**Brief**
As you reproduce every line below, keep it exactly as written and leave out the images.

[Items listed in a dataset]
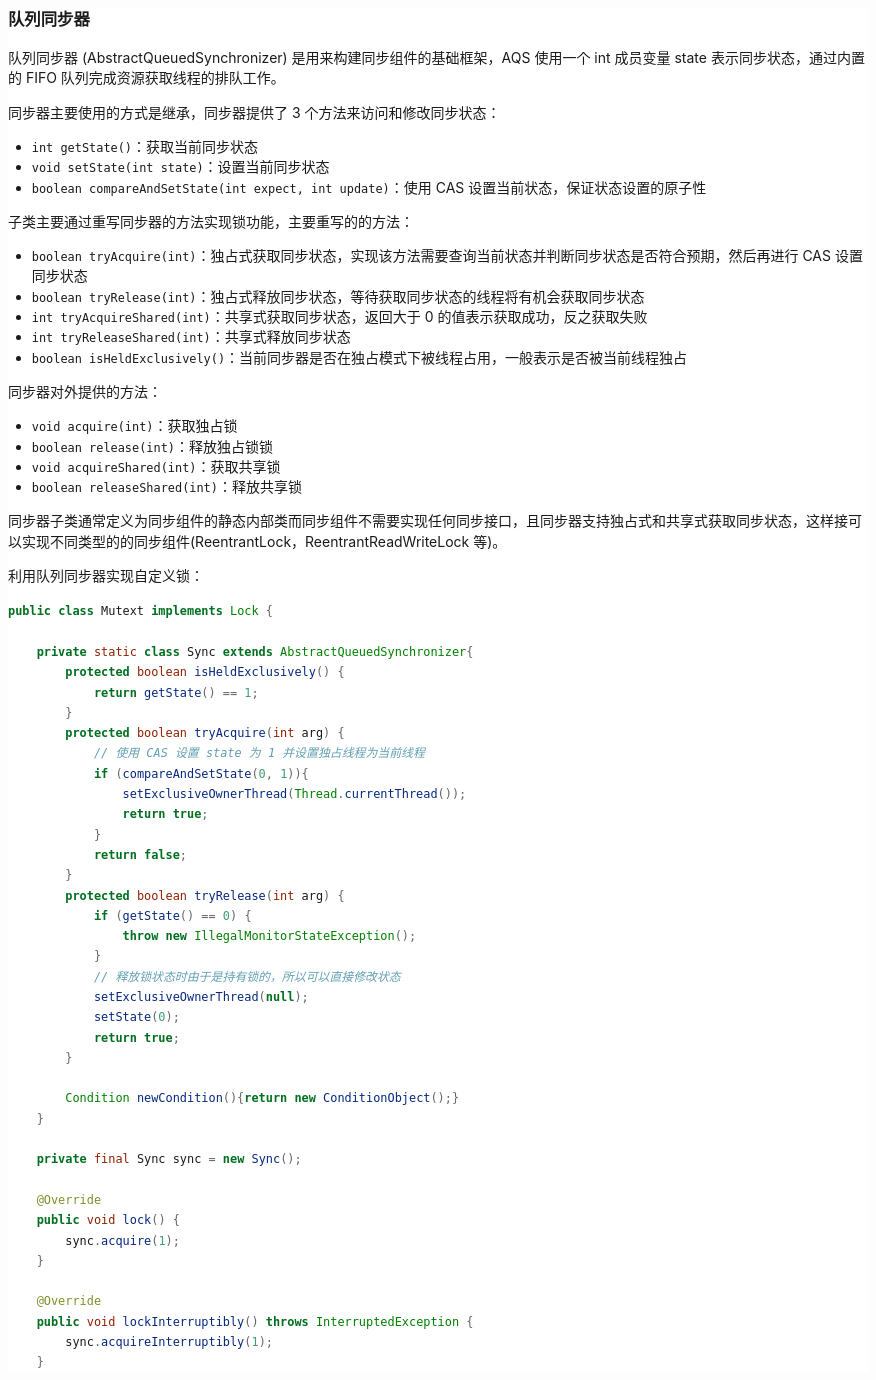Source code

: ### 队列同步器

队列同步器 (AbstractQueuedSynchronizer) 是用来构建同步组件的基础框架，AQS 使用一个 int 成员变量 state 表示同步状态，通过内置的 FIFO 队列完成资源获取线程的排队工作。

同步器主要使用的方式是继承，同步器提供了 3 个方法来访问和修改同步状态：
- ```int getState()```：获取当前同步状态
- ```void setState(int state)```：设置当前同步状态
- ```boolean compareAndSetState(int expect, int update)```：使用 CAS 设置当前状态，保证状态设置的原子性

子类主要通过重写同步器的方法实现锁功能，主要重写的的方法：
- ```boolean tryAcquire(int)```：独占式获取同步状态，实现该方法需要查询当前状态并判断同步状态是否符合预期，然后再进行 CAS 设置同步状态
- ```boolean tryRelease(int)```：独占式释放同步状态，等待获取同步状态的线程将有机会获取同步状态
- ```int tryAcquireShared(int)```：共享式获取同步状态，返回大于 0 的值表示获取成功，反之获取失败
- ```int tryReleaseShared(int)```：共享式释放同步状态
- ```boolean isHeldExclusively()```：当前同步器是否在独占模式下被线程占用，一般表示是否被当前线程独占

同步器对外提供的方法：
- ```void acquire(int)```：获取独占锁
- ```boolean release(int)```：释放独占锁锁
- ```void acquireShared(int)```：获取共享锁
- ```boolean releaseShared(int)```：释放共享锁

同步器子类通常定义为同步组件的静态内部类而同步组件不需要实现任何同步接口，且同步器支持独占式和共享式获取同步状态，这样接可以实现不同类型的的同步组件(ReentrantLock，ReentrantReadWriteLock 等)。

利用队列同步器实现自定义锁：
```java
public class Mutext implements Lock {

    private static class Sync extends AbstractQueuedSynchronizer{
        protected boolean isHeldExclusively() {
            return getState() == 1;
        }
        protected boolean tryAcquire(int arg) {
            // 使用 CAS 设置 state 为 1 并设置独占线程为当前线程
            if (compareAndSetState(0, 1)){
                setExclusiveOwnerThread(Thread.currentThread());
                return true;
            }
            return false;
        }
        protected boolean tryRelease(int arg) {
            if (getState() == 0) {
                throw new IllegalMonitorStateException();
            }
            // 释放锁状态时由于是持有锁的，所以可以直接修改状态
            setExclusiveOwnerThread(null);
            setState(0);
            return true;
        }

        Condition newCondition(){return new ConditionObject();}
    }

    private final Sync sync = new Sync();
	
    @Override
    public void lock() {
        sync.acquire(1);
    }

    @Override
    public void lockInterruptibly() throws InterruptedException {
        sync.acquireInterruptibly(1);
    }
```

**Finished task**
Source code

: ### 队列同步器

队列同步器 (AbstractQueuedSynchronizer) 是用来构建同步组件的基础框架，AQS 使用一个 int 成员变量 state 表示同步状态，通过内置的 FIFO 队列完成资源获取线程的排队工作。

同步器主要使用的方式是继承，同步器提供了 3 个方法来访问和修改同步状态：
- ```int getState()```：获取当前同步状态
- ```void setState(int state)```：设置当前同步状态
- ```boolean compareAndSetState(int expect, int update)```：使用 CAS 设置当前状态，保证状态设置的原子性

子类主要通过重写同步器的方法实现锁功能，主要重写的的方法：
- ```boolean tryAcquire(int)```：独占式获取同步状态，实现该方法需要查询当前状态并判断同步状态是否符合预期，然后再进行 CAS 设置同步状态
- ```boolean tryRelease(int)```：独占式释放同步状态，等待获取同步状态的线程将有机会获取同步状态
- ```int tryAcquireShared(int)```：共享式获取同步状态，返回大于 0 的值表示获取成功，反之获取失败
- ```int tryReleaseShared(int)```：共享式释放同步状态
- ```boolean isHeldExclusively()```：当前同步器是否在独占模式下被线程占用，一般表示是否被当前线程独占

同步器对外提供的方法：
- ```void acquire(int)```：获取独占锁
- ```boolean release(int)```：释放独占锁锁
- ```void acquireShared(int)```：获取共享锁
- ```boolean releaseShared(int)```：释放共享锁

同步器子类通常定义为同步组件的静态内部类而同步组件不需要实现任何同步接口，且同步器支持独占式和共享式获取同步状态，这样接可以实现不同类型的的同步组件(ReentrantLock，ReentrantReadWriteLock 等)。

利用队列同步器实现自定义锁：
```java
public class Mutext implements Lock {

    private static class Sync extends AbstractQueuedSynchronizer{
        protected boolean isHeldExclusively() {
            return getState() == 1;
        }
        protected boolean tryAcquire(int arg) {
            // 使用 CAS 设置 state 为 1 并设置独占线程为当前线程
            if (compareAndSetState(0, 1)){
                setExclusiveOwnerThread(Thread.currentThread());
                return true;
            }
            return false;
        }
        protected boolean tryRelease(int arg) {
            if (getState() == 0) {
                throw new IllegalMonitorStateException();
            }
            // 释放锁状态时由于是持有锁的，所以可以直接修改状态
            setExclusiveOwnerThread(null);
            setState(0);
            return true;
        }

        Condition newCondition(){return new ConditionObject();}
    }

    private final Sync sync = new Sync();
	
    @Override
    public void lock() {
        sync.acquire(1);
    }

    @Override
    public void lockInterruptibly() throws InterruptedException {
        sync.acquireInterruptibly(1);
    }
```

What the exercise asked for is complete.